To address the challenges of organ heterogeneity, modality diversity, and difficulty in modeling local–global relationships in 3D medical imaging (CT/MRI), this work proposes the first voxel-level visual token sequence modeling paradigm for 3D medical images. It represents local anatomical regions as token sequences constrained by spatial proximity, intensity contrast, and semantic consistency, and employs autoregressive prediction to capture long-range contextual dependencies. A novel random-start pretraining strategy is introduced to mitigate overfitting in token relational learning, thereby substantially improving representation robustness and generalization. Evaluated on nine public downstream tasks—including segmentation, detection, and classification—the method consistently outperforms state-of-the-art approaches. It demonstrates exceptional adaptability across diverse organ anatomies, heterogeneous imaging modalities (e.g., CT vs. MRI), and multi-task clinical diagnostic scenarios. This work establishes a new foundational paradigm for self-supervised representation learning in 3D medical imaging.

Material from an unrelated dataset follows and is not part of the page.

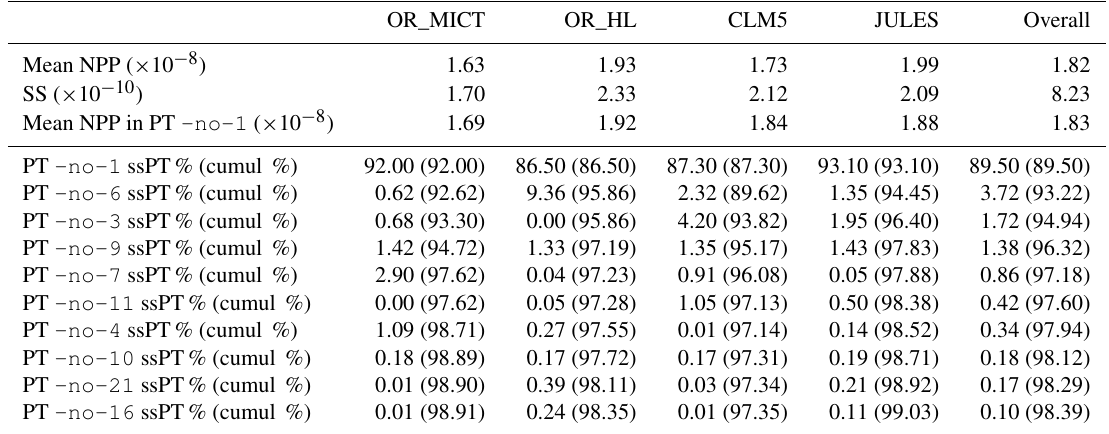
Table 2. Mean NPP (kgm − 2 s − 1 ) and sum of squares of NPP (SS) for the original aggregated and individual LSMs, together with the SS explained by each PT from the PTA3 analysis, and the cumulative approximations (in brackets) to the overall SS and the SS of each LSM.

Three-dimensional (3D) medical images, such as Computed Tomography (CT) and Magnetic Resonance Imaging (MRI), are essential for clinical applications. However, the need for diverse and comprehensive representations is particularly pronounced when considering the variability across different organs, diagnostic tasks, and imaging modalities. How to effectively interpret the intricate contextual information and extract meaningful insights from these images remains an open challenge to the community. While current self-supervised learning methods have shown potential, they often consider an image as a whole thereby overlooking the extensive, complex relationships among local regions from one or multiple images. In this work, we introduce a pioneering method for learning 3D medical image representations through an autoregressive pre-training framework. Our approach sequences various 3D medical images based on spatial, contrast, and semantic correlations, treating them as interconnected visual tokens within a token sequence. By employing an autoregressive sequence modeling task, we predict the next visual token in the sequence, which allows our model to deeply understand and integrate the contextual information inherent in 3D medical images. Additionally, we implement a random startup strategy to avoid overestimating token relationships and to enhance the robustness of learning. The effectiveness of our approach is demonstrated by the superior performance over others on nine downstream tasks in public datasets.